» **What you have to do**
From the entries, return every line where the string "Adhes" shows up.

» **Exercise material**
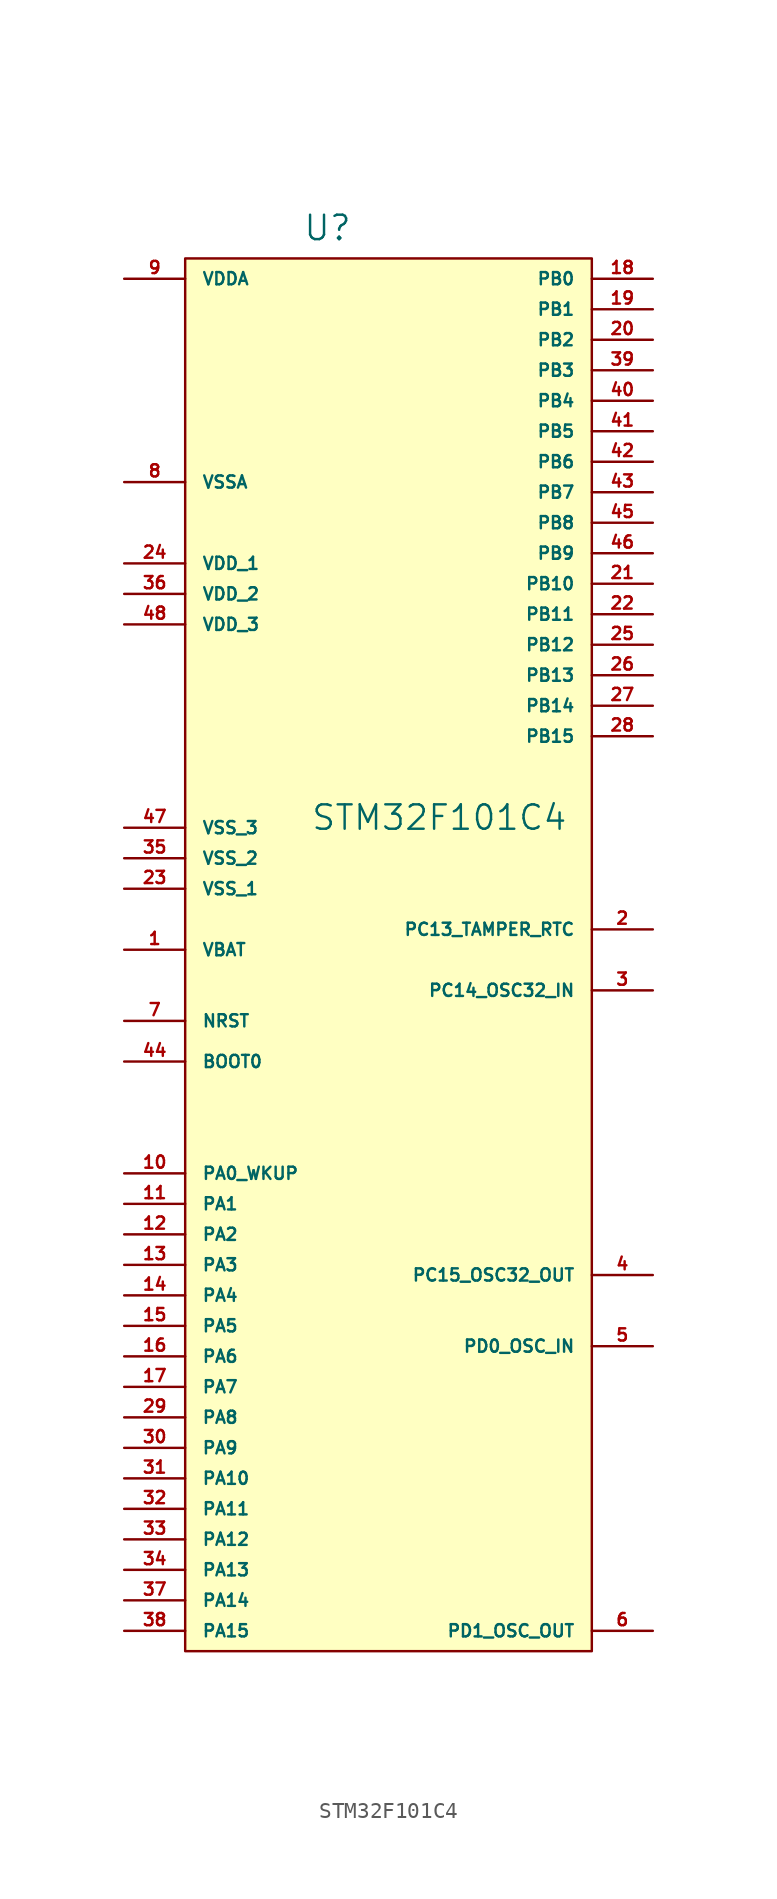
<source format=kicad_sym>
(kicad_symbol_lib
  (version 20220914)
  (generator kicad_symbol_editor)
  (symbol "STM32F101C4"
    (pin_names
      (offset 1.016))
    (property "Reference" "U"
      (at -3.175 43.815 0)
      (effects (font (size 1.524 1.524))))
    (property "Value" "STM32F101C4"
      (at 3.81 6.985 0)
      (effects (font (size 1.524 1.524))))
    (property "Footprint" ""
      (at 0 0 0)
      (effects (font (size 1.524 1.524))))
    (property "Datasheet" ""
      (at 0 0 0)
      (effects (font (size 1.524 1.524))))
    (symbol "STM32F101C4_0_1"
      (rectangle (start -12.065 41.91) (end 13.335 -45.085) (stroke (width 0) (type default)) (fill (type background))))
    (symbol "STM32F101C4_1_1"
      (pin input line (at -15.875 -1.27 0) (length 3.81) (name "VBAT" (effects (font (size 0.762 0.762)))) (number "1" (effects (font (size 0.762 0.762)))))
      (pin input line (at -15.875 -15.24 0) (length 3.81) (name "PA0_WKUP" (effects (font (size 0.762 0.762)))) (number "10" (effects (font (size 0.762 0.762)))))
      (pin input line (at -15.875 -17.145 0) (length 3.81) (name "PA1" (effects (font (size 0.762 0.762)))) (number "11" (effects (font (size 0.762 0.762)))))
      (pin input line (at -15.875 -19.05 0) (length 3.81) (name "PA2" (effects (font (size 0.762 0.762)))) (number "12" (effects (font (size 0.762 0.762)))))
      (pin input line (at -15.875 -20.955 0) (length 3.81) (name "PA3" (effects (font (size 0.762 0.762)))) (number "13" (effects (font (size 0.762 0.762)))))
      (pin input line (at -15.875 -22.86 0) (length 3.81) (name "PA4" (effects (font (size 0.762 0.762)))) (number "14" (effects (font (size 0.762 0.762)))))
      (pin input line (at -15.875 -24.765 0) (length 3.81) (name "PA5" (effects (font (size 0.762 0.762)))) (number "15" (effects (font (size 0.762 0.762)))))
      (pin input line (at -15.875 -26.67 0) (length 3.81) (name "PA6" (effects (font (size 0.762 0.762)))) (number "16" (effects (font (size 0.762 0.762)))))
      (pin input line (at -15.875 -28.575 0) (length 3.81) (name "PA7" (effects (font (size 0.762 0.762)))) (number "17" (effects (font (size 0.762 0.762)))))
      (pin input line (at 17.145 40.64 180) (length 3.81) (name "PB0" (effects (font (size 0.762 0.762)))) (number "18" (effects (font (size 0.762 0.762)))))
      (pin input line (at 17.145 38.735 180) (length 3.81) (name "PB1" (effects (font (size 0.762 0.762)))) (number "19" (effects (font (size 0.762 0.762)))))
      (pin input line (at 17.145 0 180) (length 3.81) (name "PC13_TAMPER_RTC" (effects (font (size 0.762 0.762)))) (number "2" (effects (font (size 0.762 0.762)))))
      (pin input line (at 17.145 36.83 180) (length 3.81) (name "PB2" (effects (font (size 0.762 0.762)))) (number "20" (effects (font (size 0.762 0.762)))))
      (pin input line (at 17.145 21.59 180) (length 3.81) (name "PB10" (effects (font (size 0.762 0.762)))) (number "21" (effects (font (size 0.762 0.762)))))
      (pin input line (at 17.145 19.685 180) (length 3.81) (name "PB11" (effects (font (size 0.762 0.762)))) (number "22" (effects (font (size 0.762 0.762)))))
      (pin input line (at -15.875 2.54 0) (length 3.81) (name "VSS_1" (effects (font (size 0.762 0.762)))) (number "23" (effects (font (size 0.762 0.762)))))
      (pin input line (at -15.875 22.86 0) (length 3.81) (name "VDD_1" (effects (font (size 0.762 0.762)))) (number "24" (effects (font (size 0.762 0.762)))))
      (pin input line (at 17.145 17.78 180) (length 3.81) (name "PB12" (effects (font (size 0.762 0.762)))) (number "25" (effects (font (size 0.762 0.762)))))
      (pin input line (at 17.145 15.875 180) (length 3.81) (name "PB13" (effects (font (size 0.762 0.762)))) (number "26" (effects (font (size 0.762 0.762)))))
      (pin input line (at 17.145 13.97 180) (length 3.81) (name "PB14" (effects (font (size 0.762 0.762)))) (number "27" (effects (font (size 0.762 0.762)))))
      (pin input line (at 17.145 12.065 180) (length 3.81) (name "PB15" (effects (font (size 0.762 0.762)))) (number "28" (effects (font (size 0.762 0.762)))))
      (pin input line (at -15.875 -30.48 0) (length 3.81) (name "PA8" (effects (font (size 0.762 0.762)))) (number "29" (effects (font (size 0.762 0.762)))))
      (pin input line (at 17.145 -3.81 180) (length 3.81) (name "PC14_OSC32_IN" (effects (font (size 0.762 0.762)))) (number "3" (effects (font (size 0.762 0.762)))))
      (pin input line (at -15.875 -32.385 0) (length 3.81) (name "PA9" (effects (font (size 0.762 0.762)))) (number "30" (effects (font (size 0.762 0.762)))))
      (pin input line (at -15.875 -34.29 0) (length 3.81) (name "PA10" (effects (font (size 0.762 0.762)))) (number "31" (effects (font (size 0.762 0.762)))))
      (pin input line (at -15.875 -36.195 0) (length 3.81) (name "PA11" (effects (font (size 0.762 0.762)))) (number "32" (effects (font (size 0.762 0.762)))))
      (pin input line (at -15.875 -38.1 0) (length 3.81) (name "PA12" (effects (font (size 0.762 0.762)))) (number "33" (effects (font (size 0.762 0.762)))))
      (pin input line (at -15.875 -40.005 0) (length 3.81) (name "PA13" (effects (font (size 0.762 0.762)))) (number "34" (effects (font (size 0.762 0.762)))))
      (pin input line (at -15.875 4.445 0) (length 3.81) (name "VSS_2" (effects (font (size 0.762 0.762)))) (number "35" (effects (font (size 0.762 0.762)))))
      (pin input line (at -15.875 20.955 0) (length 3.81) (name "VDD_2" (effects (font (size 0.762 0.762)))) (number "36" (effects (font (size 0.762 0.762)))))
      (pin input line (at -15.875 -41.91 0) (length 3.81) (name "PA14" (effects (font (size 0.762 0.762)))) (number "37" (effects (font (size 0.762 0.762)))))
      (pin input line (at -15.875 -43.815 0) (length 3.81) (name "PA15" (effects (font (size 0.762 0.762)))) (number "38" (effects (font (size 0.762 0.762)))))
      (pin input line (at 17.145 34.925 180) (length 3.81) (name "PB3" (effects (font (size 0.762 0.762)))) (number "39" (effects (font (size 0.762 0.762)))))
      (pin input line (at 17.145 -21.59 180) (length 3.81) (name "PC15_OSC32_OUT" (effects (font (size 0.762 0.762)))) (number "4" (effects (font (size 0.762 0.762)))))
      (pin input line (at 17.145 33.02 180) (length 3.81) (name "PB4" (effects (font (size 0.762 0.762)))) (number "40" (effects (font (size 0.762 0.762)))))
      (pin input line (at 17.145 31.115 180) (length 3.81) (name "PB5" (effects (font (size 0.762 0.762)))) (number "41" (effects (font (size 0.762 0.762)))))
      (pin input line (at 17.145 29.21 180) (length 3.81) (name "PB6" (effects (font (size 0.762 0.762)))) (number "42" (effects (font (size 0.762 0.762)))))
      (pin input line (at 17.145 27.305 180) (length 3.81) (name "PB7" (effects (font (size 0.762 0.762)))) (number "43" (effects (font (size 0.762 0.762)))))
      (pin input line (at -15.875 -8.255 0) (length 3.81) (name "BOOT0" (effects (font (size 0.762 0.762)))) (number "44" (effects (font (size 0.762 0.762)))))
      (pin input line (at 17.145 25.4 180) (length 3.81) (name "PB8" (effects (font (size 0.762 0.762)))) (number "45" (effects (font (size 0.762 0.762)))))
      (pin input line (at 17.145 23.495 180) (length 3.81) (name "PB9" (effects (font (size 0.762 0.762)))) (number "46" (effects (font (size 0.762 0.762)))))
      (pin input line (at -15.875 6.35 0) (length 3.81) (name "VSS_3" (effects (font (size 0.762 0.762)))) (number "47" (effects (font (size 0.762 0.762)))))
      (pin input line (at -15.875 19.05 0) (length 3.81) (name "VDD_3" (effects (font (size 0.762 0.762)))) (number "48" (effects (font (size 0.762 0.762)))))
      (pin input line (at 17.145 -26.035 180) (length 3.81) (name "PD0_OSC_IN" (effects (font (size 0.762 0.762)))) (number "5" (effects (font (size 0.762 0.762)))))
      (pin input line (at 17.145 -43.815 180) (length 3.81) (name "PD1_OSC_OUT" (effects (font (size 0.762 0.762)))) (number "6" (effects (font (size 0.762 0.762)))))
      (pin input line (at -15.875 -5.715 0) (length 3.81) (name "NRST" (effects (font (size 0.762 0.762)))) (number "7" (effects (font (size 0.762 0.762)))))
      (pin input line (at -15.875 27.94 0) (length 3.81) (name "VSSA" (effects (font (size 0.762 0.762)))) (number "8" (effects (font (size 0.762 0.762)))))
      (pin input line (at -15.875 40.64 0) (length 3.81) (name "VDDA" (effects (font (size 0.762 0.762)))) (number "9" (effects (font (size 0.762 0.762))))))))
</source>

---

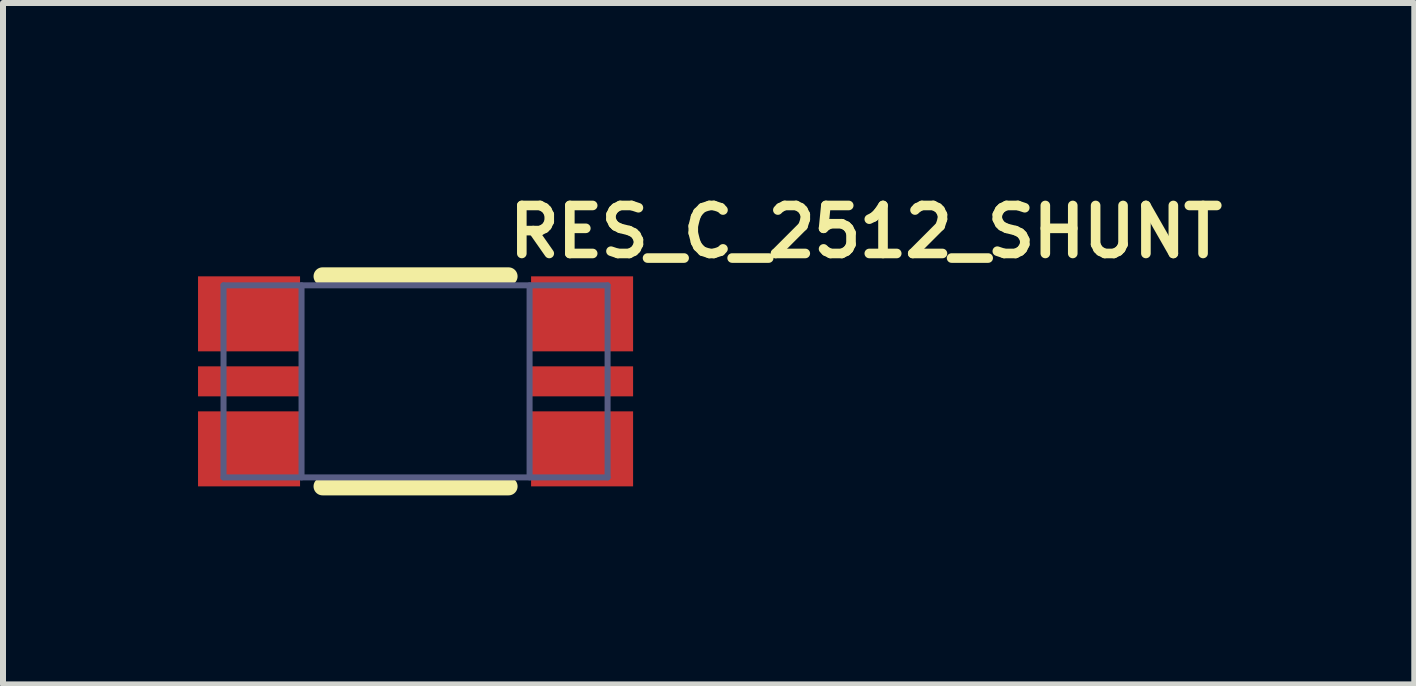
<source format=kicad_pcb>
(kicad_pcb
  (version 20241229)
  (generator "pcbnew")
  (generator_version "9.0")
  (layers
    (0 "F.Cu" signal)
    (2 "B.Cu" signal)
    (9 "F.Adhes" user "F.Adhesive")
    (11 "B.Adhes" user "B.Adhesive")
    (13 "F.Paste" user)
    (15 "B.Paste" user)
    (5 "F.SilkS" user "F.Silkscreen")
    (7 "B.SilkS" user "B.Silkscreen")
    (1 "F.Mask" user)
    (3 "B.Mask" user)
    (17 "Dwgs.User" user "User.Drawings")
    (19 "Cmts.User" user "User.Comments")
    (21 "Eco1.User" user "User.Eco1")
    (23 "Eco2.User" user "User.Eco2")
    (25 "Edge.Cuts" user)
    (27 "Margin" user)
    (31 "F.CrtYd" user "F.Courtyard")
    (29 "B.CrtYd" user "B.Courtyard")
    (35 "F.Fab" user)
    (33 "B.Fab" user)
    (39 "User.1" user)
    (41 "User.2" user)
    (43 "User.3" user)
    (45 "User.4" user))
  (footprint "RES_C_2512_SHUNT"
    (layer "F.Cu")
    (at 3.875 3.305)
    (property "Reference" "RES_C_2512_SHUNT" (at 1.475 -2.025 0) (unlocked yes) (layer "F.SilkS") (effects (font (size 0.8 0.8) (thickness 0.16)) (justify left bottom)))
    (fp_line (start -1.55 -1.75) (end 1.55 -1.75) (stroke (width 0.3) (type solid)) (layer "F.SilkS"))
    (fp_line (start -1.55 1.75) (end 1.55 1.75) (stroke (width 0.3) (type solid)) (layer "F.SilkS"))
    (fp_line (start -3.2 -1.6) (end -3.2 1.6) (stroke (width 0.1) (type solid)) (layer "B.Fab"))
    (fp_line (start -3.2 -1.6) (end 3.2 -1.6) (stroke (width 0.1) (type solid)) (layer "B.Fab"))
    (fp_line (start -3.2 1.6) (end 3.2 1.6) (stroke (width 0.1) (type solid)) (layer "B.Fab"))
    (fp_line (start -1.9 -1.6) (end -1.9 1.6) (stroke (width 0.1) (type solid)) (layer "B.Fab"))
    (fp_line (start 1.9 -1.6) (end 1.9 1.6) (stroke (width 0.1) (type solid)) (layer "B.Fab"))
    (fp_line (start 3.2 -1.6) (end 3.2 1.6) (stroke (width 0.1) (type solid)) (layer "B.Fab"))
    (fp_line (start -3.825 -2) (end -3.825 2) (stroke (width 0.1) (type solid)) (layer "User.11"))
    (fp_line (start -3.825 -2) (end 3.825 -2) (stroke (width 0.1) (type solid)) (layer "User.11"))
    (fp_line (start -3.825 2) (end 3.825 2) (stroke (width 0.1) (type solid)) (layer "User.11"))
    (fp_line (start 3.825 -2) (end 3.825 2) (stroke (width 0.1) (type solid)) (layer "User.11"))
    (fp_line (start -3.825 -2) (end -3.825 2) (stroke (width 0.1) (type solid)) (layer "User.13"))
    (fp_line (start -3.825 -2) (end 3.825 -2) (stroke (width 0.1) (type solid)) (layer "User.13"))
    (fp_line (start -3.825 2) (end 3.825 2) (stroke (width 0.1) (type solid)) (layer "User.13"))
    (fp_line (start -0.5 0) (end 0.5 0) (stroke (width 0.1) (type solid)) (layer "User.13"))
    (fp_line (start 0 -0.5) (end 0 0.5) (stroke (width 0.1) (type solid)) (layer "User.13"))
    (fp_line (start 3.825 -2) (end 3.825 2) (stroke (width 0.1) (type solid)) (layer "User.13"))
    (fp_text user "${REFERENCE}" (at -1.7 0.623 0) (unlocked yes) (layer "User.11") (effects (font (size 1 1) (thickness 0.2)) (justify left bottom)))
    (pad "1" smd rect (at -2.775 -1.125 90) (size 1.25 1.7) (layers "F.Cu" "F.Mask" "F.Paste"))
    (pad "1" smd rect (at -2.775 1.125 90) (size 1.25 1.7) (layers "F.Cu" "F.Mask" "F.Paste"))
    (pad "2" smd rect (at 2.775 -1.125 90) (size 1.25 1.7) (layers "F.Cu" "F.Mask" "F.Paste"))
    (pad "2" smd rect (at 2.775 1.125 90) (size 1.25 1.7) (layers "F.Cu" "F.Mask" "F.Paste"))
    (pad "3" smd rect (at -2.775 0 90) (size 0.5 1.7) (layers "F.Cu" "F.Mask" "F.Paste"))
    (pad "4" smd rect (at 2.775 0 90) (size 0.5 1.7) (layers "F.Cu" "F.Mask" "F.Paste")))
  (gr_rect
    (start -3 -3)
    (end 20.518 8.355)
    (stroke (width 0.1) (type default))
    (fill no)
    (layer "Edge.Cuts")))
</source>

» **Written response**
    (9 "F.Adhes" user "F.Adhesive")
    (11 "B.Adhes" user "B.Adhesive")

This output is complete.